A friend posted on some social media platform a sign from a pub in Weymouth stating that it was only open for locals and not for visitors. My initial reaction was one of horror, discrimination and dismay. How dare they!! But after some reflection, I did a Boris-esque U-turn and changed my mind. Pubs have reduced capacities. Times are hard. By December, those grumpy excluded tourists will be nowhere to be seen, their disappointment at not being able to eat their scampi and chips in a basket there long forgotten. The locals will, on the other hand, still be around. Keeping them sweet over the summer may well have been just business common sense. After all, they’re the ones who will keep the pub going through the difficult winter months ahead.
And it will be a difficult winter. We’ve the prospect, in some areas at least, of the pubs closing down again.
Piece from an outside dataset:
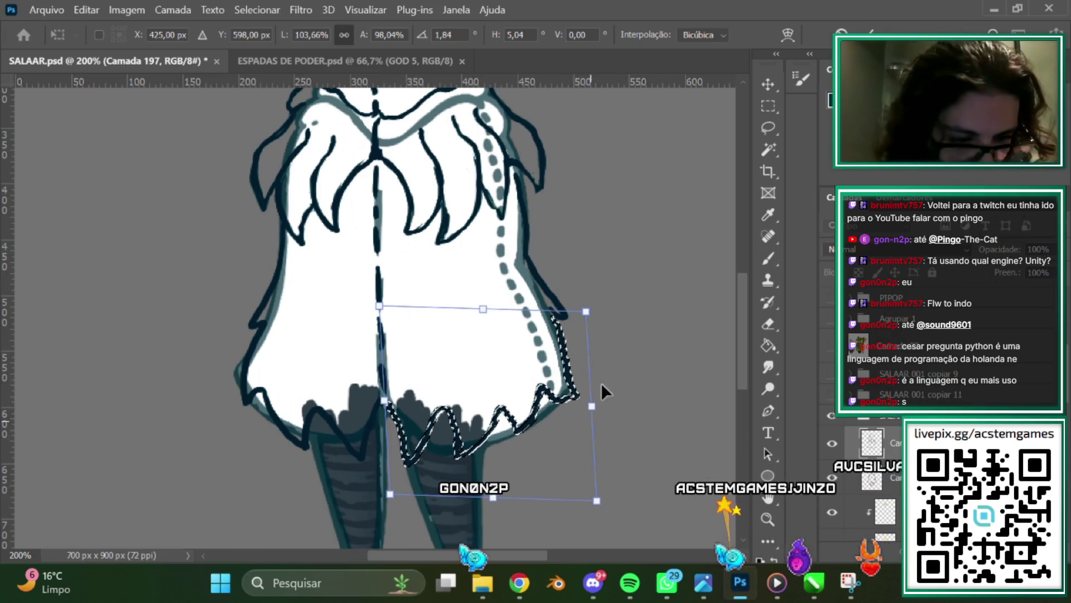
{"action": "left_click_drag", "start_coordinate": [587, 311], "coordinate": [579, 313]}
Another lockdown would be catastrophic for businesses; pubs, breweries and suppliers alike. Scotland has already made that move, a blanket closure in certain counties and implementing trading restrictions in the rest of the country so restrictive that it’s not worth opening at all. Though mindful of the reasons and the dangers of the pandemic, we should resist this approach being repeated across the country. Despite some beliefs, pubs are not the hotbed of superspreading. Milling around in the streets after a 10pm closure might be, but the pubs themselves have invested time and money to make them a safe and secure environment.
I hope it succeeds, and the pubs can survive. Quite frankly, I’m relying on it. I never want to fall out of love with beer again.